=== Begin Enclosure ===
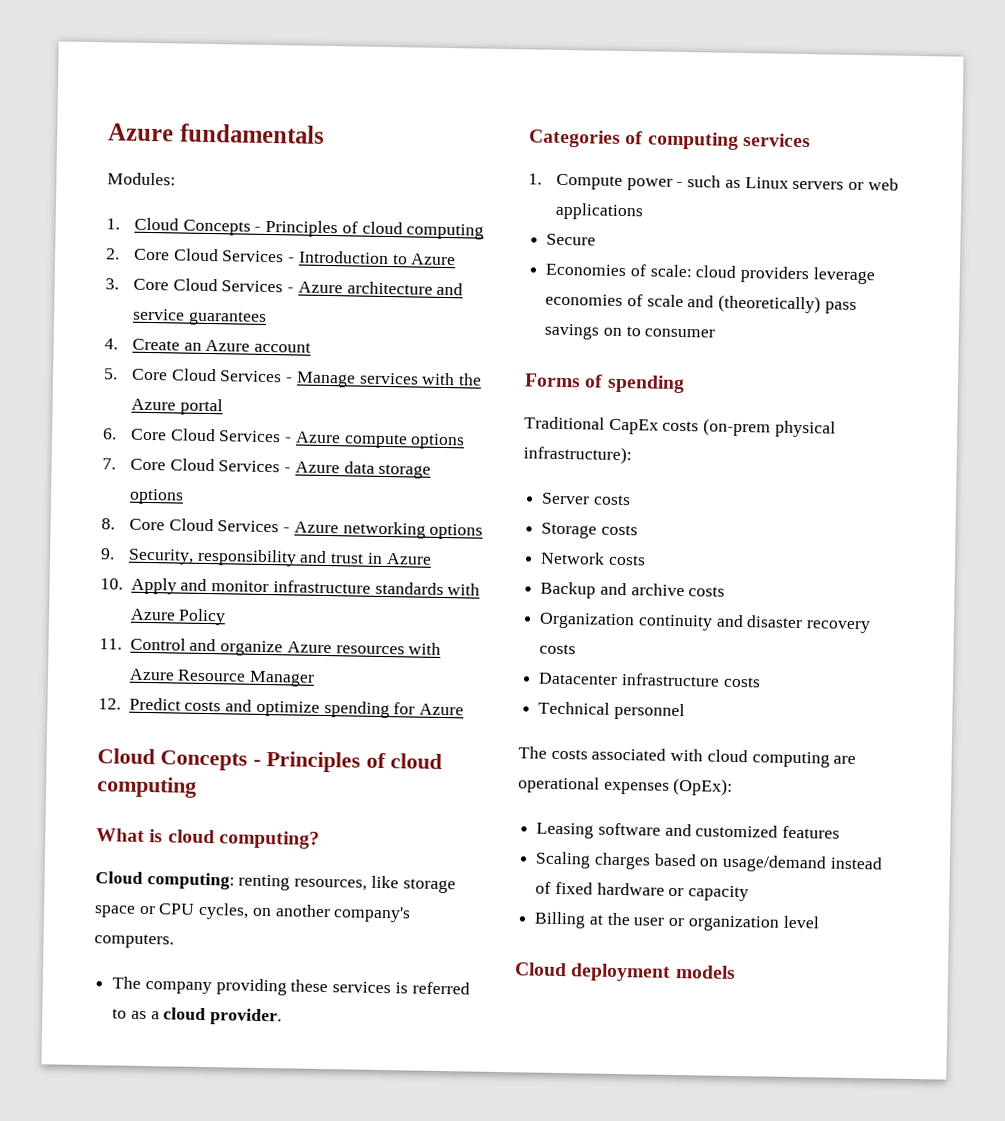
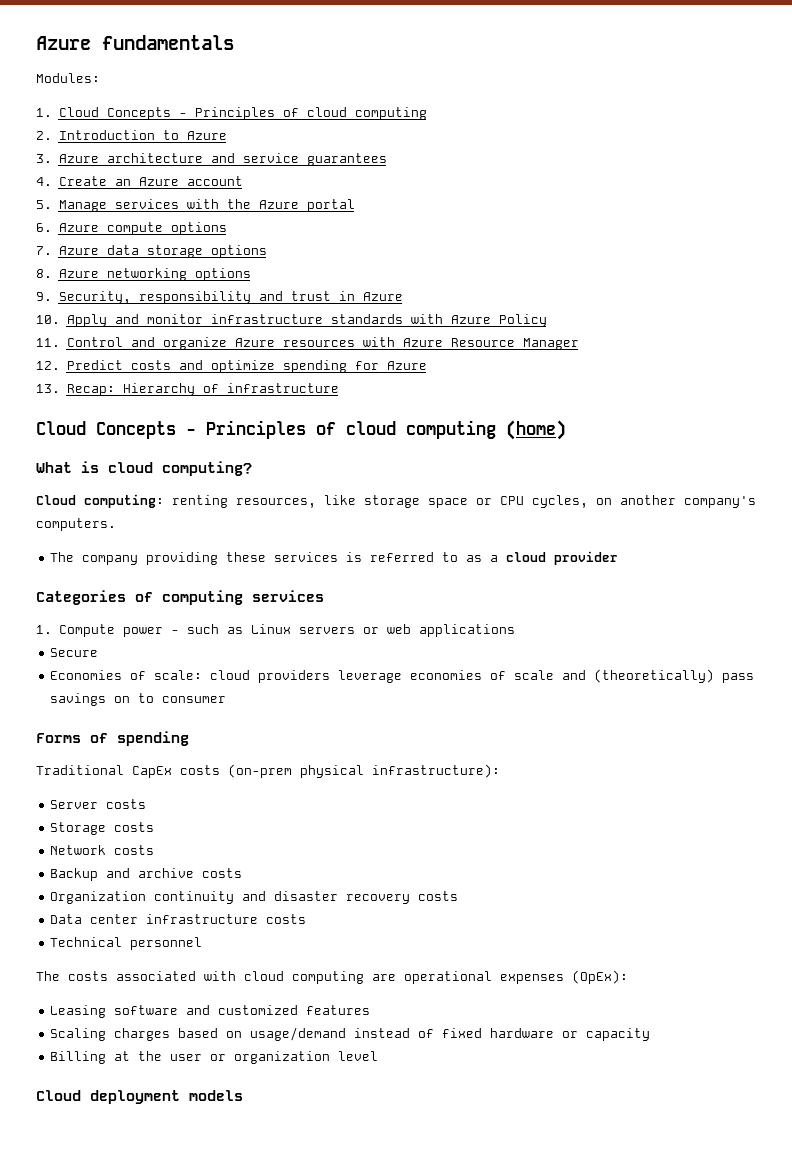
[133,248,296,263] Core Cloud Services - -> (52, 135) none
[132,278,295,293] Core Cloud Services - -> (52, 158) none
[131,368,294,383] Core Cloud Services - -> (52, 204) none
[129,428,293,443] Core Cloud Services - -> (52, 227) none
[129,458,292,473] Core Cloud Services - -> (52, 250) none
[128,518,291,533] Core Cloud Services - -> (52, 273) none
[97,748,442,773] [96,776,197,798] // Cloud Concepts - Principles of cloud computing -> [36,383,339,396] [36,420,566,440] // 13. Recap: Hierarchy of infrastructure // Cloud Concepts - Principles of cloud computing (home)
[210,1008,283,1026] provider. -> [554,551,619,565] provider
[538,672,619,685] Datacenter -> [50,914,139,924] Data center

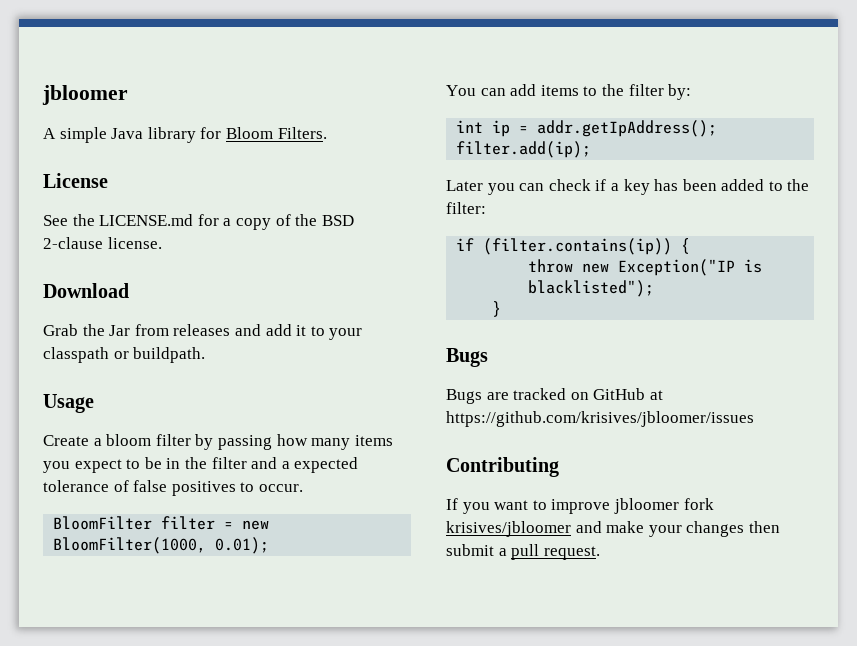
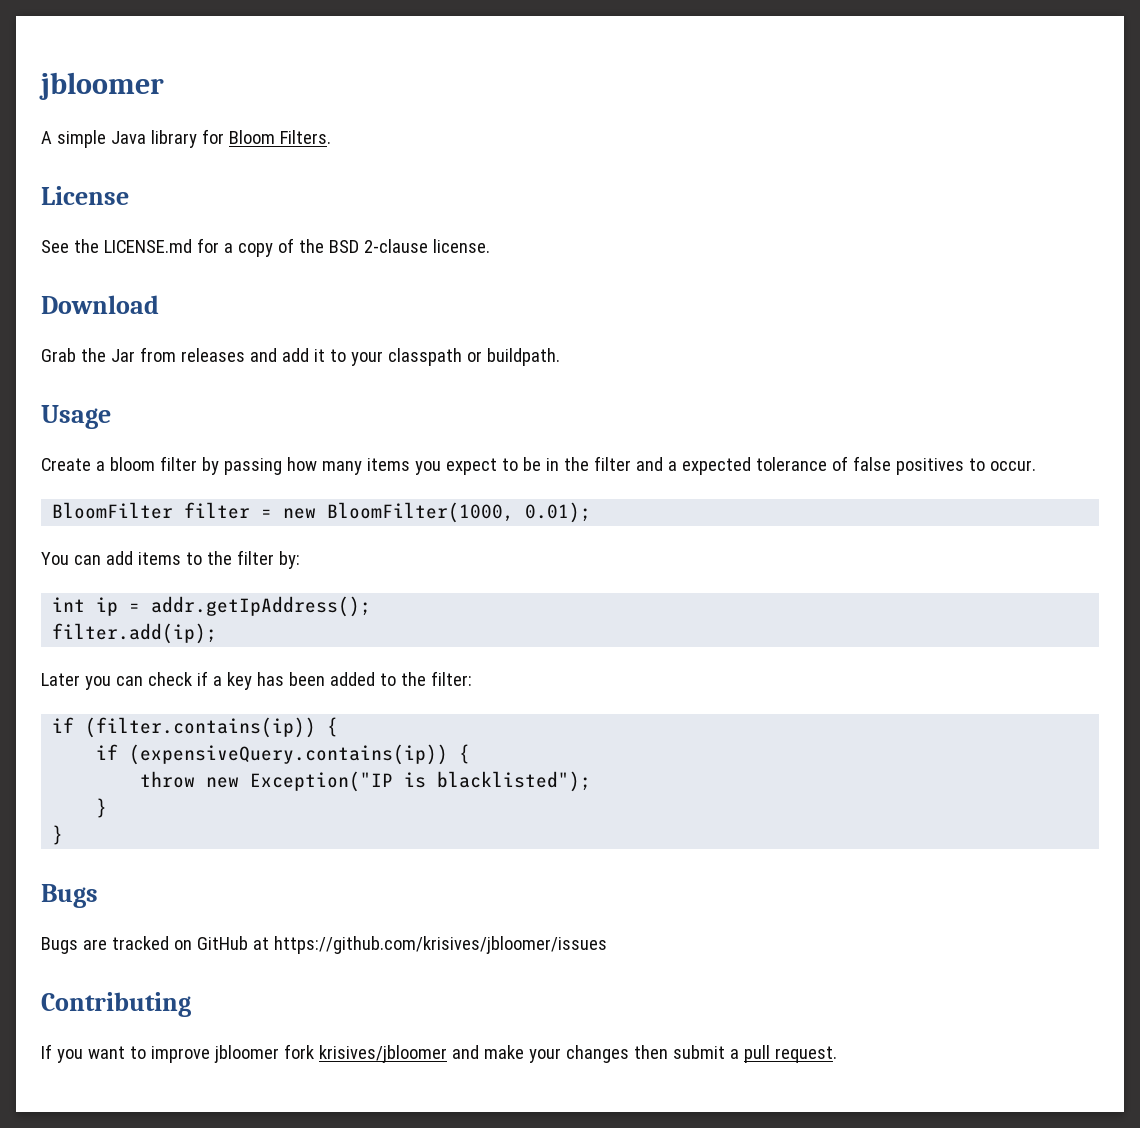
(691, 246) none -> [96,744,471,765] // if (expensiveQuery.contains(ip)) {
(502, 309) none -> [52,825,64,845] // }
=== End Enclosure ===
• [Problem description] Would you please copy all lines in the data that contain the word "Services"?

• [Solved problem]
[133,248,296,263] Core Cloud Services - -> (52, 135) none
[132,278,295,293] Core Cloud Services - -> (52, 158) none
[131,368,294,383] Core Cloud Services - -> (52, 204) none
[129,428,293,443] Core Cloud Services - -> (52, 227) none
[129,458,292,473] Core Cloud Services - -> (52, 250) none
[128,518,291,533] Core Cloud Services - -> (52, 273) none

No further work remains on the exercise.